"""
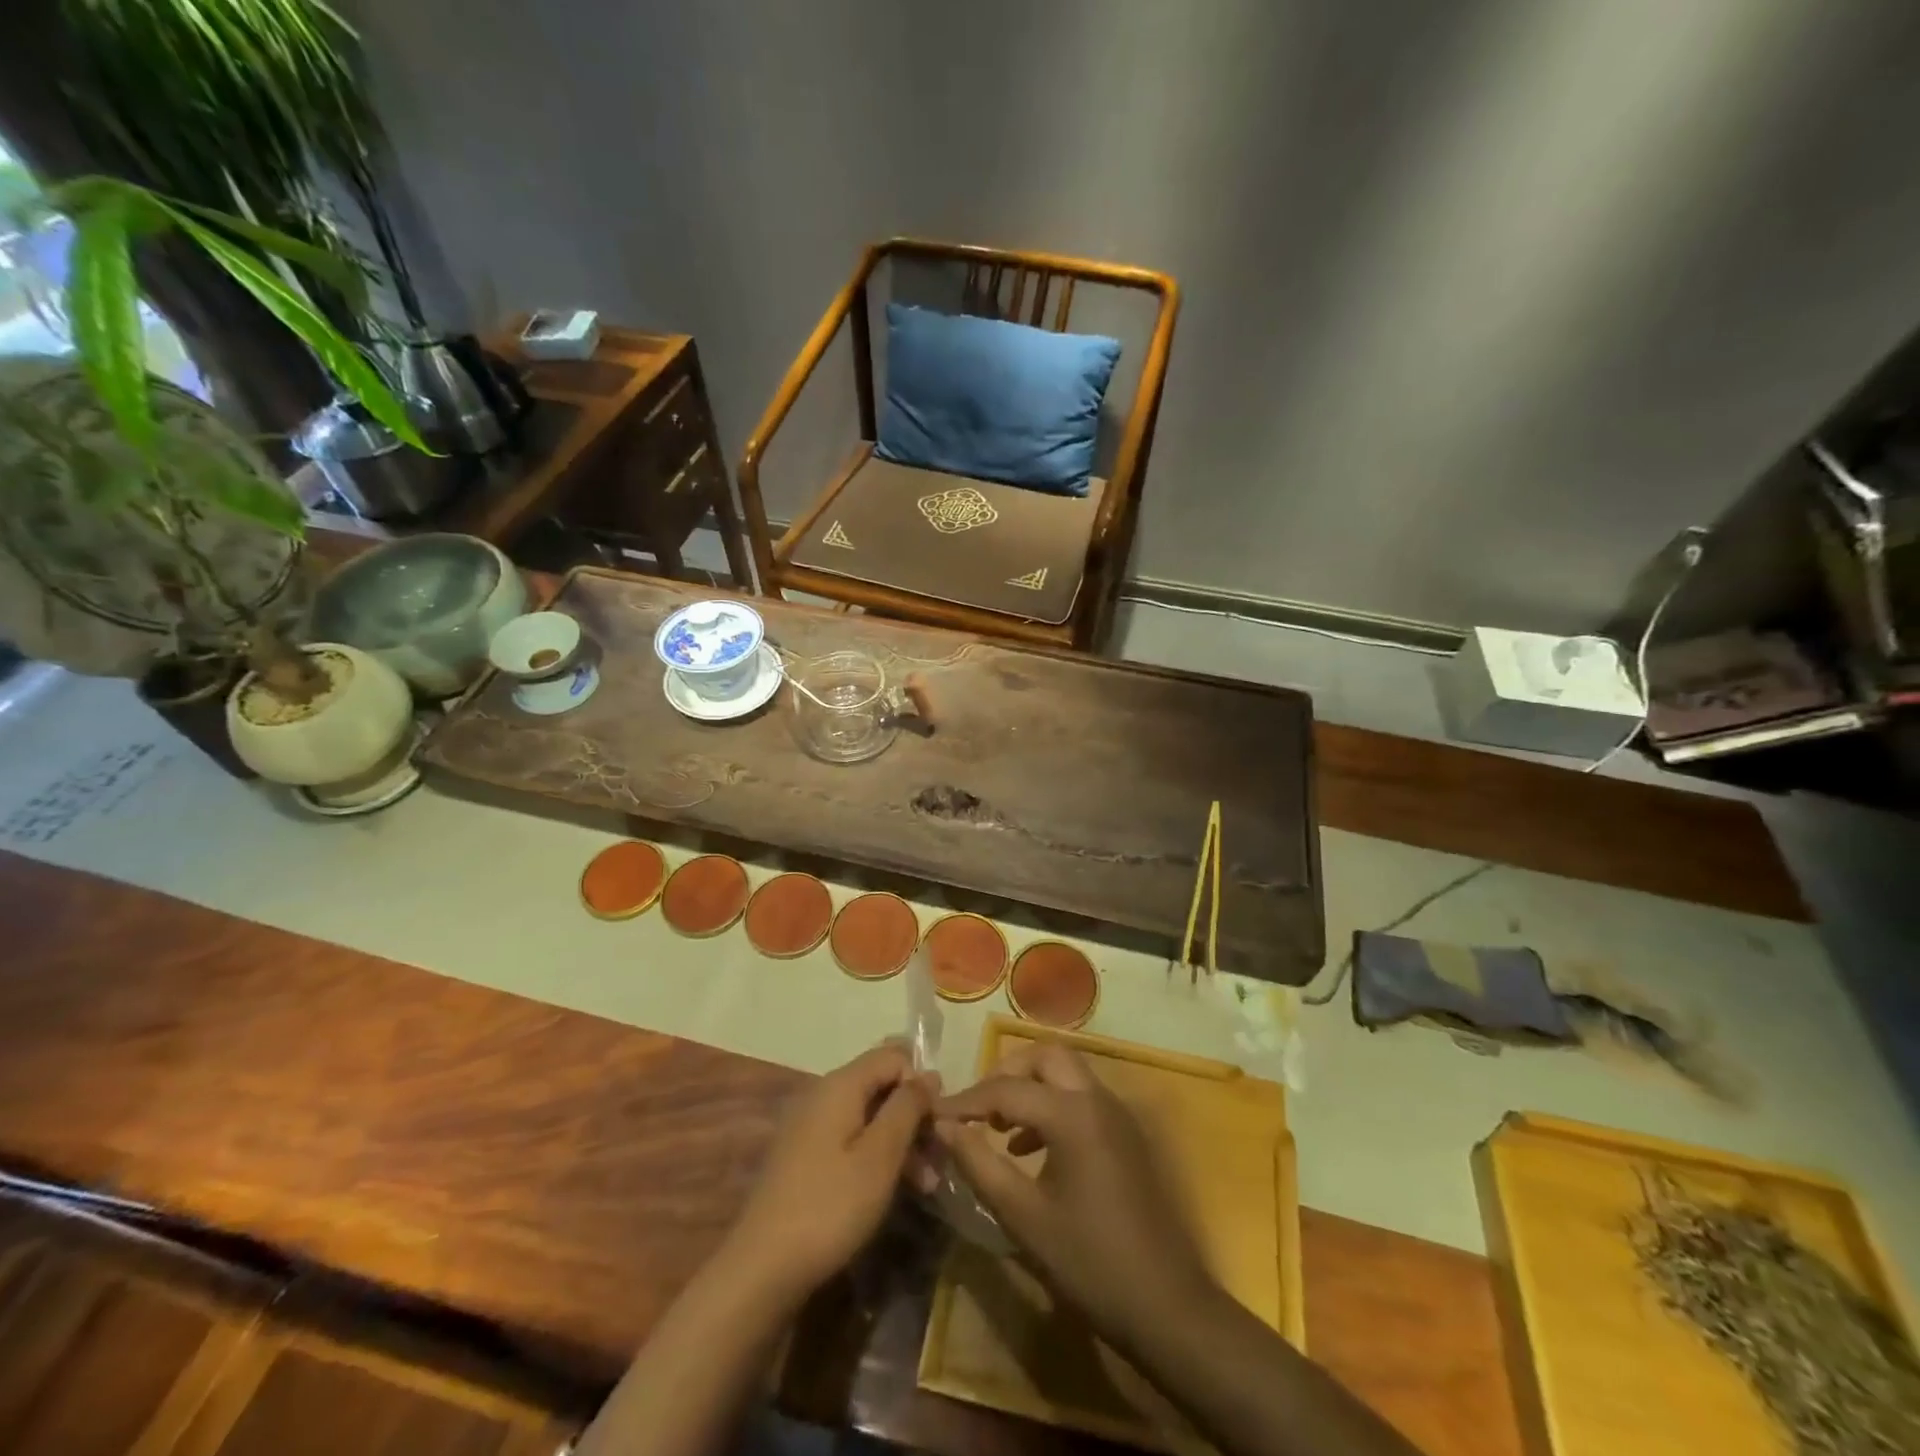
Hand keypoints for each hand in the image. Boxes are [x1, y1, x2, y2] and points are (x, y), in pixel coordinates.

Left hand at [727, 1042, 933, 1304]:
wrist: (762, 1268)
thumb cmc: (830, 1206)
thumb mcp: (880, 1156)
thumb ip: (907, 1107)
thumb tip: (929, 1074)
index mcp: (841, 1084)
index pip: (893, 1056)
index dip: (920, 1084)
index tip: (937, 1124)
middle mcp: (824, 1094)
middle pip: (881, 1085)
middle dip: (914, 1117)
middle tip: (939, 1159)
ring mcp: (812, 1125)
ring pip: (869, 1116)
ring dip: (901, 1143)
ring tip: (927, 1185)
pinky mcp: (806, 1156)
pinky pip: (852, 1139)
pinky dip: (877, 1157)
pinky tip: (896, 1190)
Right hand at [935, 1043, 1215, 1344]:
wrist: (1167, 1306)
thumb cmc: (1090, 1262)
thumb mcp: (1023, 1216)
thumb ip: (979, 1164)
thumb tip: (944, 1126)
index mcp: (1072, 1114)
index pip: (1006, 1089)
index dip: (966, 1101)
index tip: (934, 1115)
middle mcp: (1097, 1099)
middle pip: (1045, 1057)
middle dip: (1007, 1073)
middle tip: (977, 1107)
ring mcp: (1117, 1115)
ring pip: (1067, 1073)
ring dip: (1031, 1086)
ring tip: (998, 1127)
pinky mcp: (1126, 1134)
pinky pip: (1082, 1097)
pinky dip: (1052, 1104)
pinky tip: (1030, 1148)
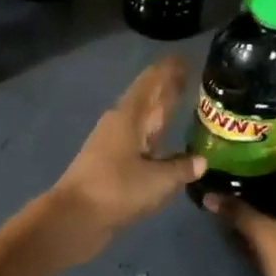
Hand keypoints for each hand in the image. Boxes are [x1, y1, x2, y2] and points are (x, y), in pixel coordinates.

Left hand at [46, 55, 205, 265]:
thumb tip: (201, 160)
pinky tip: (166, 147)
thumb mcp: (158, 180)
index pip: (151, 83)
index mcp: (128, 117)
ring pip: (142, 123)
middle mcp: (119, 125)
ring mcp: (112, 146)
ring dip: (160, 114)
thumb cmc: (116, 190)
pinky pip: (138, 145)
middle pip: (147, 100)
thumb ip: (181, 167)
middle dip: (167, 89)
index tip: (185, 58)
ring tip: (183, 107)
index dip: (168, 70)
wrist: (74, 218)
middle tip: (191, 76)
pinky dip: (154, 140)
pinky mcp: (109, 167)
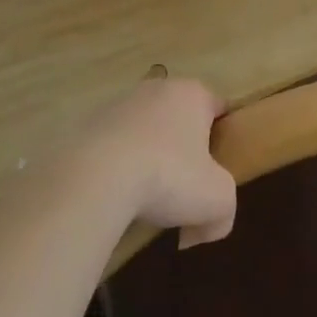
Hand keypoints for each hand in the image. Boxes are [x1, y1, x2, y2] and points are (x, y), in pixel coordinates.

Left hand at [82, 77, 236, 247]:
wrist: (97, 177)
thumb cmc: (168, 176)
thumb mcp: (217, 200)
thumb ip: (225, 213)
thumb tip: (206, 228)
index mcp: (194, 93)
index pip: (218, 109)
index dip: (222, 140)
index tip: (216, 172)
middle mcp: (159, 87)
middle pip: (180, 119)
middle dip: (184, 151)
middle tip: (183, 189)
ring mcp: (122, 102)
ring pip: (146, 130)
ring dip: (149, 157)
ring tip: (144, 197)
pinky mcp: (91, 122)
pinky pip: (115, 144)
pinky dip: (118, 165)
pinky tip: (115, 194)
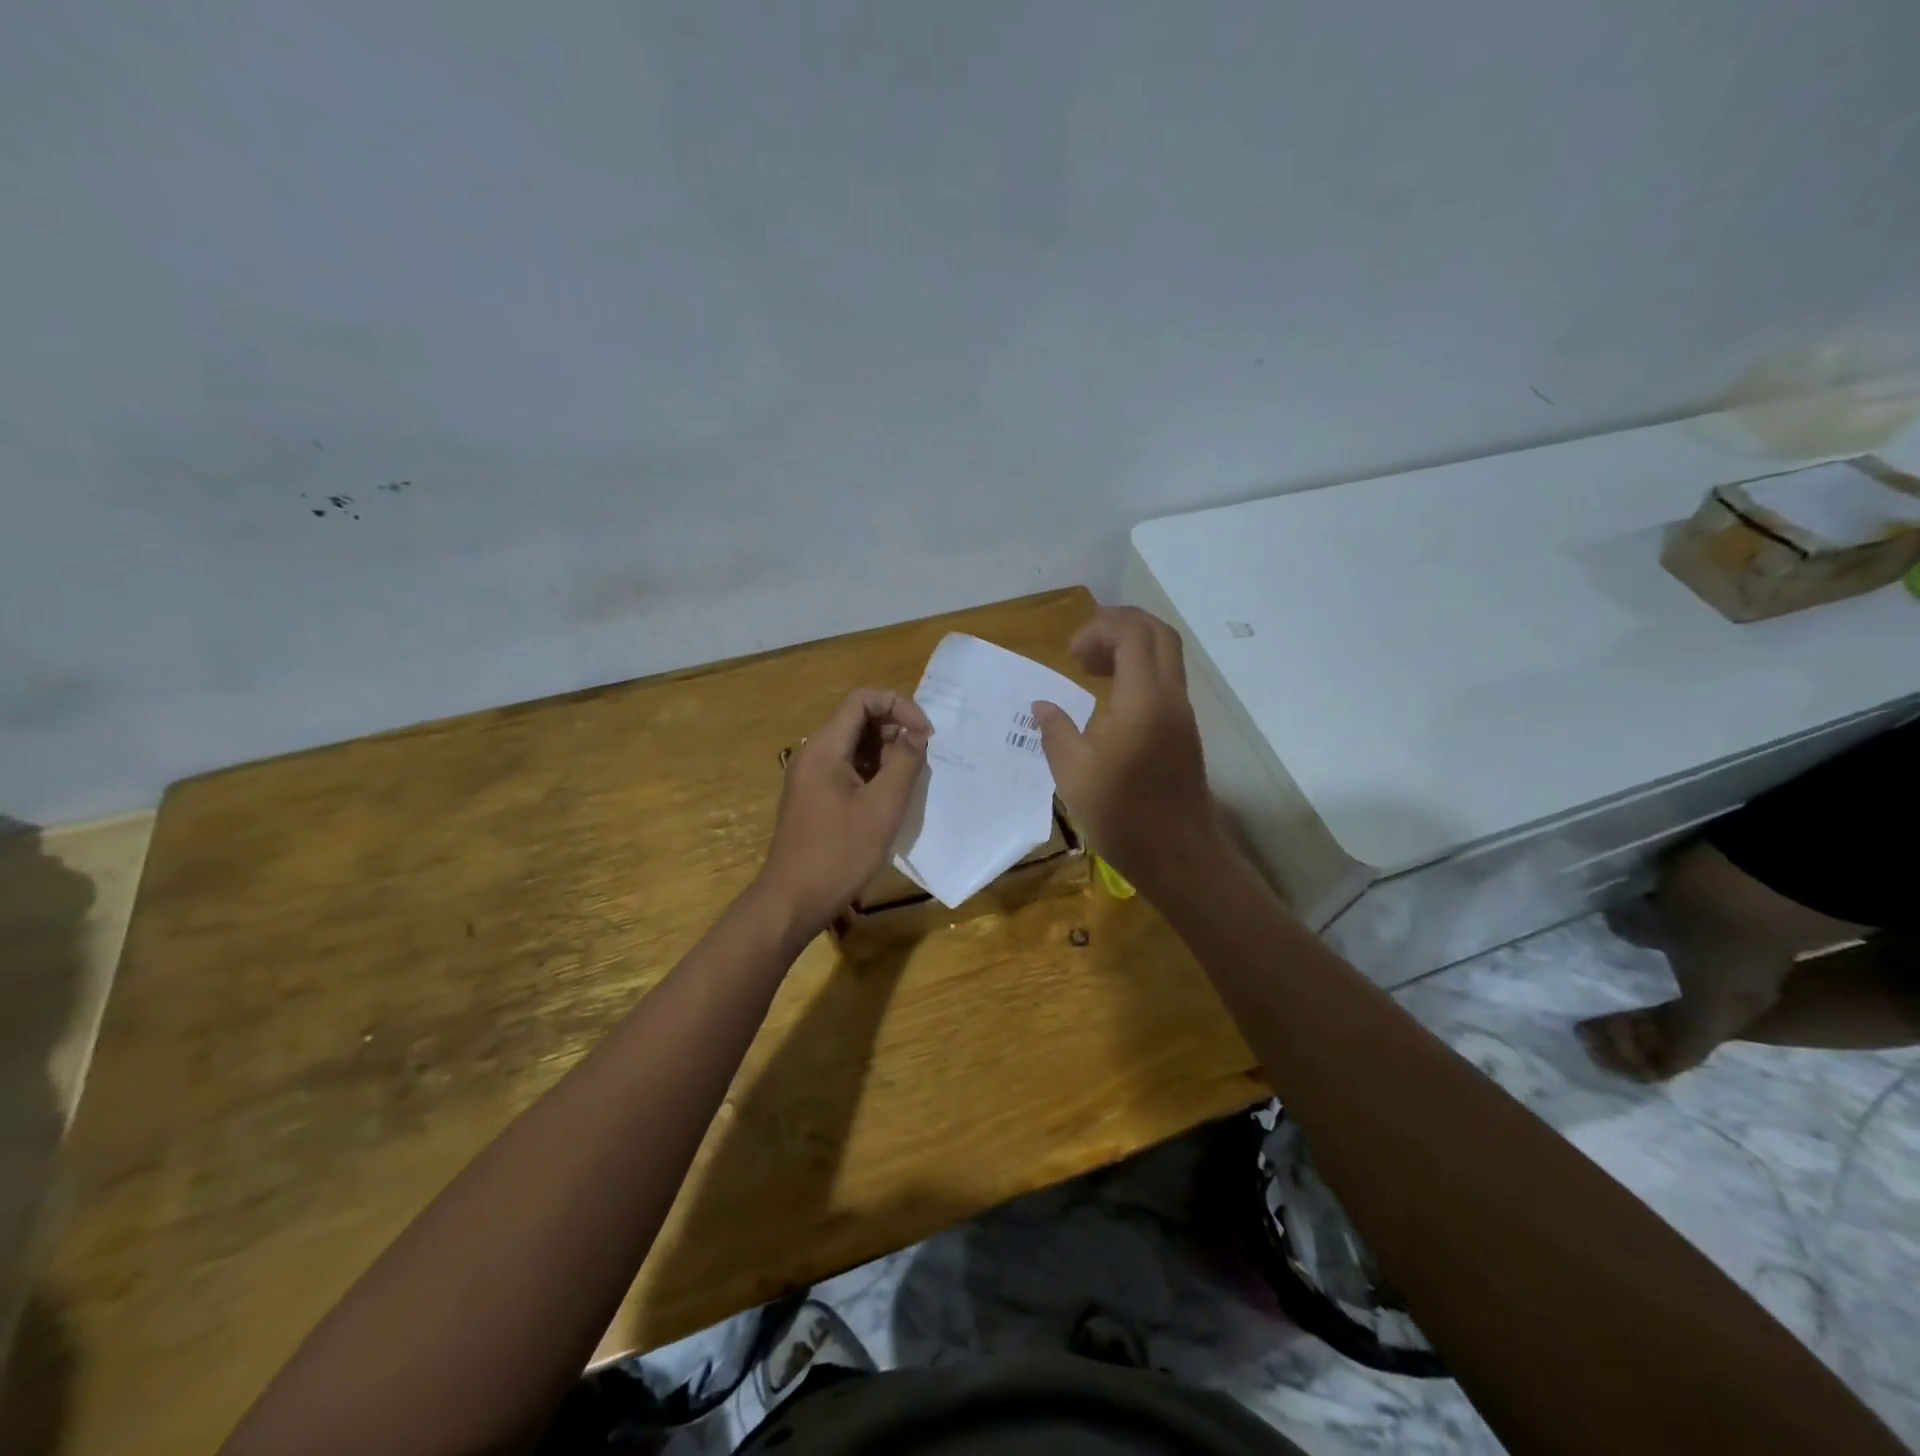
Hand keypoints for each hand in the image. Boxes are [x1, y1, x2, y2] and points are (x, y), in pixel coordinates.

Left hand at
"""
**Activity:** Write out word for word the lines above that run from the one with "ring pip: (142, 123)" to the one with "pinky tip: (115, 194)". Include both end lines; exclude the images.

**Response below:**
ring pip: (142, 123)
middle mcp: (119, 125)
ring mcp: (112, 146)
ring dip: (160, 114)
thumb cmc: (116, 190)
pinky pip: (138, 145)
middle pip: (147, 100)
thumb ip: (181, 167)
middle dip: (167, 89)
index tip: (185, 58)
ring tip: (183, 107)
index dip: (168, 70)
wrist: (74, 218)
middle tip: (191, 76)
pinky dip: (154, 140)
pinky mcp: (109, 167)
Hand keypoints for each hand in the image. Boxes are [x1, y1, x2, y2] and points are (x, y), in pixel coordinates.

Left hand at [82, 77, 236, 247]:
wrist: (97, 177)
thumb cmc: (168, 176)
thumb mcp: (217, 200)
thumb ip: (225, 213)
thumb tip: (206, 228)
index mcp: (194, 93)
index pip: (218, 109)
index dip: (222, 140)
index tip: (216, 172)
middle mcp: (159, 87)
middle pip: (180, 119)
middle dip: (184, 151)
middle tip: (183, 189)
ring mcp: (122, 102)
ring pip: (146, 130)
ring dip: (149, 157)
ring tip: (144, 197)
pinky mcp: (91, 122)
pinky pip: (115, 144)
pinky dip: (118, 165)
pinky tip: (115, 194)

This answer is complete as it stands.